All of the major Chinese news organizations railed against military action, saying Syria could turn into another Iraq. The Chinese also said they were not convinced that Syrian President Bashar Assad’s government used chemical weapons against its own people, as asserted by the White House.
In a statement posted on the Chinese Foreign Ministry’s website, Foreign Minister Wang Yi implied that Beijing would exercise its veto power on a U.N. Security Council resolution authorizing the use of force. The point is somewhat moot because Russia already has said it would block such a resolution.
"External military intervention is contrary to the U.N. charter aims and the basic norms governing international relations and could exacerbate instability in the Middle East," Wang said.
"Turning Syria into another Libya or even Iraq is the last thing most people around the world want to see," opined the English-language China Daily in a strongly worded editorial on Thursday. "Before the crisis takes a turn for from bad to worse, it is high time the U.S. learned from its past mistakes."
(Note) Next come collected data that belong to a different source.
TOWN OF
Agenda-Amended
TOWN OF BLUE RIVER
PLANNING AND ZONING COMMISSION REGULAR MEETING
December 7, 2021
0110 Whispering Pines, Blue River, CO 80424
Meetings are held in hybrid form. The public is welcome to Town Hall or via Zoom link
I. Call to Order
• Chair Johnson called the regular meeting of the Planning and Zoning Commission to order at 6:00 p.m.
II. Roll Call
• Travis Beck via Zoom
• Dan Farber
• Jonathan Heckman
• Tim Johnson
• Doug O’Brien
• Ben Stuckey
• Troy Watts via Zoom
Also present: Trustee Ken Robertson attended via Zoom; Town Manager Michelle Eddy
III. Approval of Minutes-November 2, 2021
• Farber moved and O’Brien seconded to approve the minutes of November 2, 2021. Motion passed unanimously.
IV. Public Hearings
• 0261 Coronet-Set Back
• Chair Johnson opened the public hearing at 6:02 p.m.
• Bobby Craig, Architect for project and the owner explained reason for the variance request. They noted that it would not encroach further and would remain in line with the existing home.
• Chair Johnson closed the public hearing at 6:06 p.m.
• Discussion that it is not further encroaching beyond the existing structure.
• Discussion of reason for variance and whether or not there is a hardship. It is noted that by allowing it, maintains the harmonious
Chinese scholars pointed to the errors of U.S. intelligence in 2003 claiming that former Iraqi President Saddam Hussein’s regime possessed weapons of mass destruction.
"Who used the chemical weapons in Syria isn’t clear,"’ said Li Wei, director of the Beijing-based Institute of Security and Arms Control Studies at a briefing for journalists Thursday.
China is Syria’s largest trade partner, with exports from China totaling $2.4 billion in 2011. But analysts said economic relations with Syria, which has modest oil reserves, were not a primary factor in Beiking's opposition to military action.
Yin Gang, a widely quoted Middle East expert at the Chinese Academy of Social Sciences, said airstrikes against Assad’s regime would strengthen the hand of Al Qaeda and other Islamic militants.
"A democratic Christian country should not be interfering in an Islamic civil war. It would be a big mistake," Yin said.